> **Instructions to follow**:
Search the records for lines that contain the word "listed". Copy them all.

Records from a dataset
◆ ◆ ◆

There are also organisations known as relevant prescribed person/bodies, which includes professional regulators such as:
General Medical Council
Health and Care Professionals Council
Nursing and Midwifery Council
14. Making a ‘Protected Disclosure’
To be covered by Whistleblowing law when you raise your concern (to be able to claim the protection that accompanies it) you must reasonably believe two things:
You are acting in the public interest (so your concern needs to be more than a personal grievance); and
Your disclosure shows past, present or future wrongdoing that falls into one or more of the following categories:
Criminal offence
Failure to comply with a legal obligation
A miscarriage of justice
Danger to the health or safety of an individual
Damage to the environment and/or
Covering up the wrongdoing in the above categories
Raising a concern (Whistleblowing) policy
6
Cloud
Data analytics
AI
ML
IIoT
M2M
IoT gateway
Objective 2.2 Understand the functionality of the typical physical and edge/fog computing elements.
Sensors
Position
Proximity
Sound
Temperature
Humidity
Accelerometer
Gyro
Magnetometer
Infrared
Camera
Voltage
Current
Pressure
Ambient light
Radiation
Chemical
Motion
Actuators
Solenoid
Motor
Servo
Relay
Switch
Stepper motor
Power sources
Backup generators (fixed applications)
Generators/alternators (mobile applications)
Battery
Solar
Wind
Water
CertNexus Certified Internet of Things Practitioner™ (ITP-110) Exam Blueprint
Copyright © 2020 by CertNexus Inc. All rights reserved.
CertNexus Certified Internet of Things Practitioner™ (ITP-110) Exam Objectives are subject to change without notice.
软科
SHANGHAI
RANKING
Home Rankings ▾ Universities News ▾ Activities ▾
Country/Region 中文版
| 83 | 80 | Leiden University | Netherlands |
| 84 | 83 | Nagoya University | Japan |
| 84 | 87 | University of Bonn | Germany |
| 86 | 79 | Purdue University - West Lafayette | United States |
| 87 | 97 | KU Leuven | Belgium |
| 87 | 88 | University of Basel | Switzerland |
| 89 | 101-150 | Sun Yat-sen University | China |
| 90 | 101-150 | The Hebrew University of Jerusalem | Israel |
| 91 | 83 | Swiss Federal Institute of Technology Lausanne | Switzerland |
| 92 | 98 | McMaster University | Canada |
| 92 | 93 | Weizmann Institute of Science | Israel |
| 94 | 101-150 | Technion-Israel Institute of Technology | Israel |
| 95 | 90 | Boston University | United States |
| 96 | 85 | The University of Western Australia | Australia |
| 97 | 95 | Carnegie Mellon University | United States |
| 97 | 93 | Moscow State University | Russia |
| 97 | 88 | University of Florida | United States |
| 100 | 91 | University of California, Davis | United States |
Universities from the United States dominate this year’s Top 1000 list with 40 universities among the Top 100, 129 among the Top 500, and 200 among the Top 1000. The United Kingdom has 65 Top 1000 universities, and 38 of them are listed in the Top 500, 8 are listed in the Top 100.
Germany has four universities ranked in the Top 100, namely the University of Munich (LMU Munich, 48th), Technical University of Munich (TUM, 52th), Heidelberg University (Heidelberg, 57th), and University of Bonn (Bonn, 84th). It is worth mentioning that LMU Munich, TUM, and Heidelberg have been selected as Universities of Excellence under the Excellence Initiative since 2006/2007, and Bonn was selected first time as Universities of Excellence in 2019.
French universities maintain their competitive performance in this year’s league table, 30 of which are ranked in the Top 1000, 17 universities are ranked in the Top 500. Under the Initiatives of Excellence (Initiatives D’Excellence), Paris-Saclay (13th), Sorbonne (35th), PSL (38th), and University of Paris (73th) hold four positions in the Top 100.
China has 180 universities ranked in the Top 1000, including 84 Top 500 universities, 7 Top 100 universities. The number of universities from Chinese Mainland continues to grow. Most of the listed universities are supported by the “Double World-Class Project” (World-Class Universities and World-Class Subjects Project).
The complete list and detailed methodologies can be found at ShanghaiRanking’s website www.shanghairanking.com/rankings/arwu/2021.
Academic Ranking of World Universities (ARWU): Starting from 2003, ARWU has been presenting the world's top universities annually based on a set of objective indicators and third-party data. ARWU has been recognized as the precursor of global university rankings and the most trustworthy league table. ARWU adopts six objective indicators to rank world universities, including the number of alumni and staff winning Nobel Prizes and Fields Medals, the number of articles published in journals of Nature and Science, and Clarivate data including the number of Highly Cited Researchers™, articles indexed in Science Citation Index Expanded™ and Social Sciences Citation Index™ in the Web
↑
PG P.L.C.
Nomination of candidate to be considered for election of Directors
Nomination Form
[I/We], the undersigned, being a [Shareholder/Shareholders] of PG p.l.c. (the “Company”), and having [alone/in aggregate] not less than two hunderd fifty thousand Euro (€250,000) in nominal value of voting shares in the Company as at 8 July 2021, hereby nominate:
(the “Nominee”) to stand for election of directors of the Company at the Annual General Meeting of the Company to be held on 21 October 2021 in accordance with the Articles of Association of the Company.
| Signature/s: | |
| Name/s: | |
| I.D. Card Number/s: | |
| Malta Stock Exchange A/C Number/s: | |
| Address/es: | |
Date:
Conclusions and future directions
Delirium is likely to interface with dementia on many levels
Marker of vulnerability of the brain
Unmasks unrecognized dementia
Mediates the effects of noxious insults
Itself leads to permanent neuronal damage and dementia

◆ ◆ ◆

> **Exercise solution**:
Universities from the United States dominate this year’s Top 1000 list with 40 universities among the Top 100, 129 among the Top 500, and 200 among the Top 1000. The United Kingdom has 65 Top 1000 universities, and 38 of them are listed in the Top 500, 8 are listed in the Top 100.
China has 180 universities ranked in the Top 1000, including 84 Top 500 universities, 7 Top 100 universities. The number of universities from Chinese Mainland continues to grow. Most of the listed universities are supported by the “Double World-Class Project” (World-Class Universities and World-Class Subjects Project).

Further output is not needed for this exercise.